投稿者:redhelink - この投稿者のレビュー一覧を見る
真夏の夜の定番は怪談話。蒸し暑い中、みんなで様々な話をするのは青春です。ところで、今の季節は早春。冬の寒さが残っているのと、まだまだ夜が早いことから言えるでしょう。その早春に怪談をするのは、とても怖いと個人的に思います。だって、何もしていなくても身震いするような季節ですし、みんなが厚着をしているから、中身は本当に人間なのかと勝手な妄想をしてしまいます。・・・それは私だけですか?春先は変質者が多いと言われていますが、これを怪談話に置き換えると結構不気味な体験ができます。
私は、それをこの小説でやってしまったわけです。
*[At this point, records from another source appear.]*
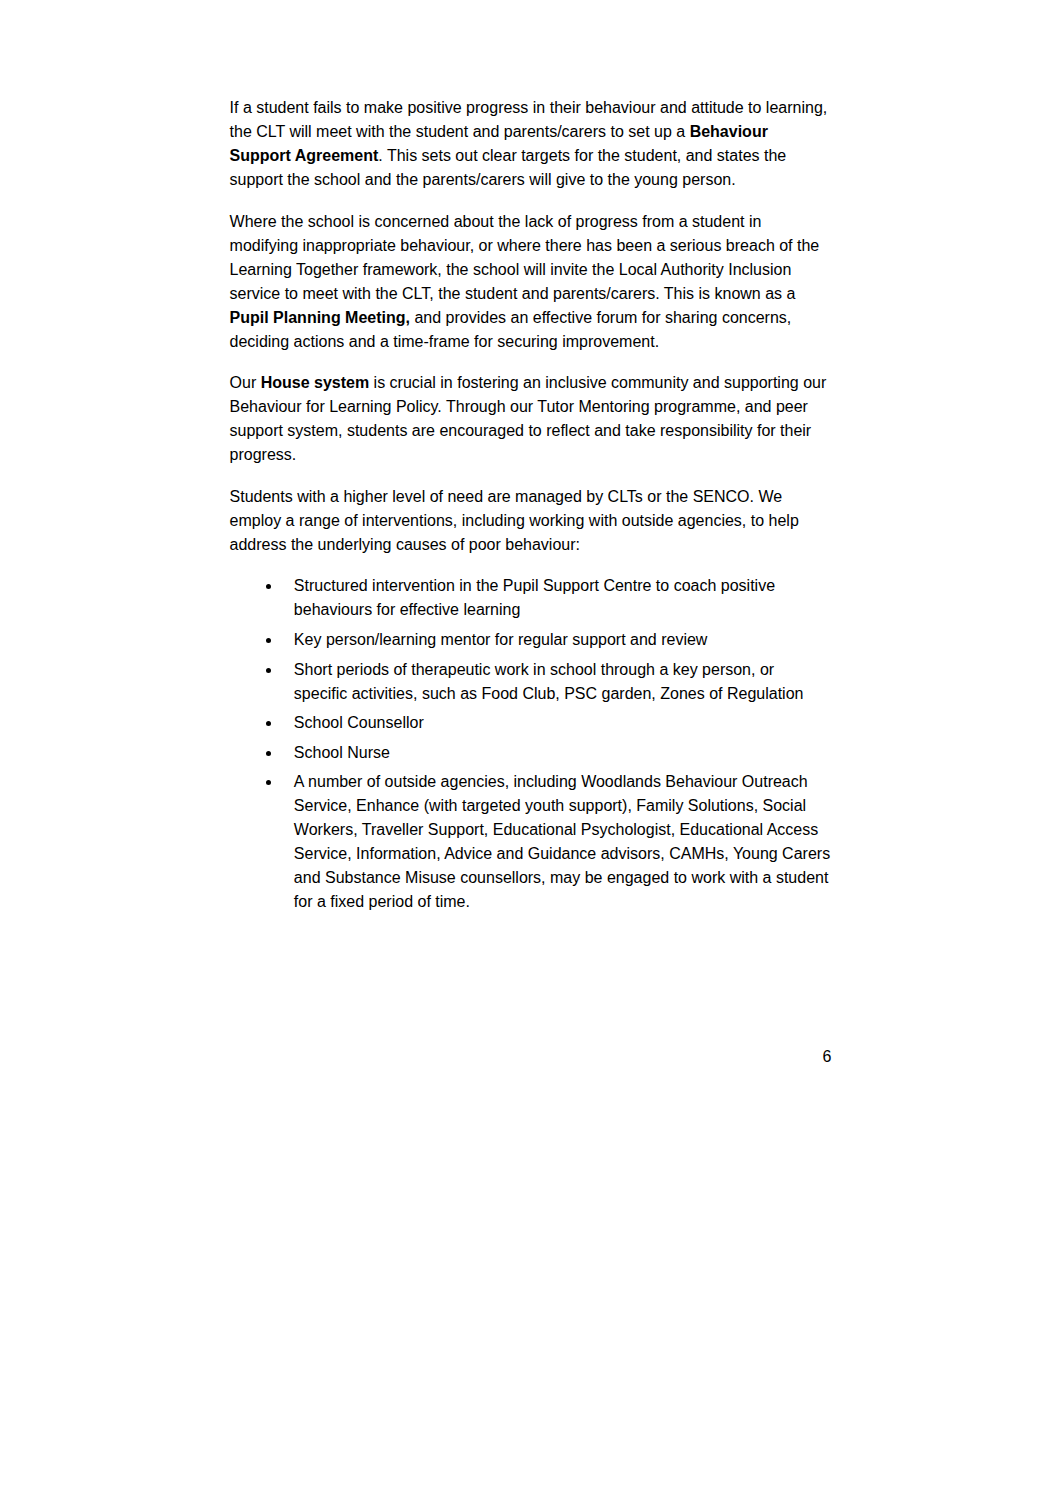If a student fails to make positive progress in their behaviour and attitude to learning, the CLT will meet with the student and parents/carers to set up a Behaviour Support Agreement. This sets out clear targets for the student, and states the support the school and the parents/carers will give to the young person.
Where the school is concerned about the lack of progress from a student in modifying inappropriate behaviour, or where there has been a serious breach of the Learning Together framework, the school will invite the Local Authority Inclusion service to meet with the CLT, the student and parents/carers. This is known as a Pupil Planning Meeting, and provides an effective forum for sharing concerns, deciding actions and a time-frame for securing improvement.
Our House system is crucial in fostering an inclusive community and supporting our Behaviour for Learning Policy. Through our Tutor Mentoring programme, and peer support system, students are encouraged to reflect and take responsibility for their progress.
Students with a higher level of need are managed by CLTs or the SENCO. We employ a range of interventions, including working with outside agencies, to help address the underlying causes of poor behaviour:
Structured intervention in the Pupil Support Centre to coach positive behaviours for effective learning
Key person/learning mentor for regular support and review
Short periods of therapeutic work in school through a key person, or specific activities, such as Food Club, PSC garden, Zones of Regulation
School Counsellor
School Nurse
A number of outside agencies, including Woodlands Behaviour Outreach Service, Enhance (with targeted youth support), Family Solutions, Social Workers, Traveller Support, Educational Psychologist, Educational Access Service, Information, Advice and Guidance advisors, CAMHs, Young Carers and Substance Misuse counsellors, may be engaged to work with a student for a fixed period of time.
6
この小説は序盤に、これから重要になってくる奇怪な死を遂げた話が数話出てきます。それを読みながら部屋をキョロキョロする私がいるわけですよ。恥ずかしいことこの上ない。
そんな怪談話を、怖がりだけど剣術の腕はいい甚十郎とその彼を剣術で指導し、怪談話でいじめた平松左門が謎を解き明かしていきます。時代が江戸時代であることで、和服の魔的な魅力が想像できる辺りも好きです。
この小説において、自分の目と耳と足を使い、奇怪に思われた現象を論理的に解決していく平松左門の姿が印象的です。何事も結果があるものは原因があることを悟らせてくれるというメッセージが、面白おかしく書かれているのがこの小説でしょう。
また、推理できる部分も持ち合わせていて、しかもきちんと推理することで犯人もわかるように書かれているフェアな小説です。先入観(=著者)との戦いも楽しめます。
事件を扱っている小説は星の数あります。そしてその数だけ個々人の勝手な思惑があり、そしてその数だけトリックがあるわけです。しかもきちんと整頓すれば論理的に誰にでもわかるような方法で。人間がやることは所詮足が着いてしまうということです。
そこへ立ち向かう(=論理的にものを考えていく)ことがどれだけ大切で、またどれだけ難しいことかが、甚十郎と平松左門を通して感じられます。甚十郎は論理的に話を持っていこうとしているけど、マクロ的視点が少ないのではまってしまう描写は共感できます。マクロとミクロのバランスをとりながら考えることは、非常に難しいことを最近経験した私にとっては、痛々しいキャラクターでもあるのです。
その本について共感できる本を読むととても楽しく読めることは、経験的にあることだと思います。私も友人に言われてしっくりきた台詞でした。寒い季節にびびりたい人、論理的な思考にあこがれる人は読んでほしい作品です。できれば数日かけてじっくりと読むと、よりいっそうその欲求を満たしてくれると思います。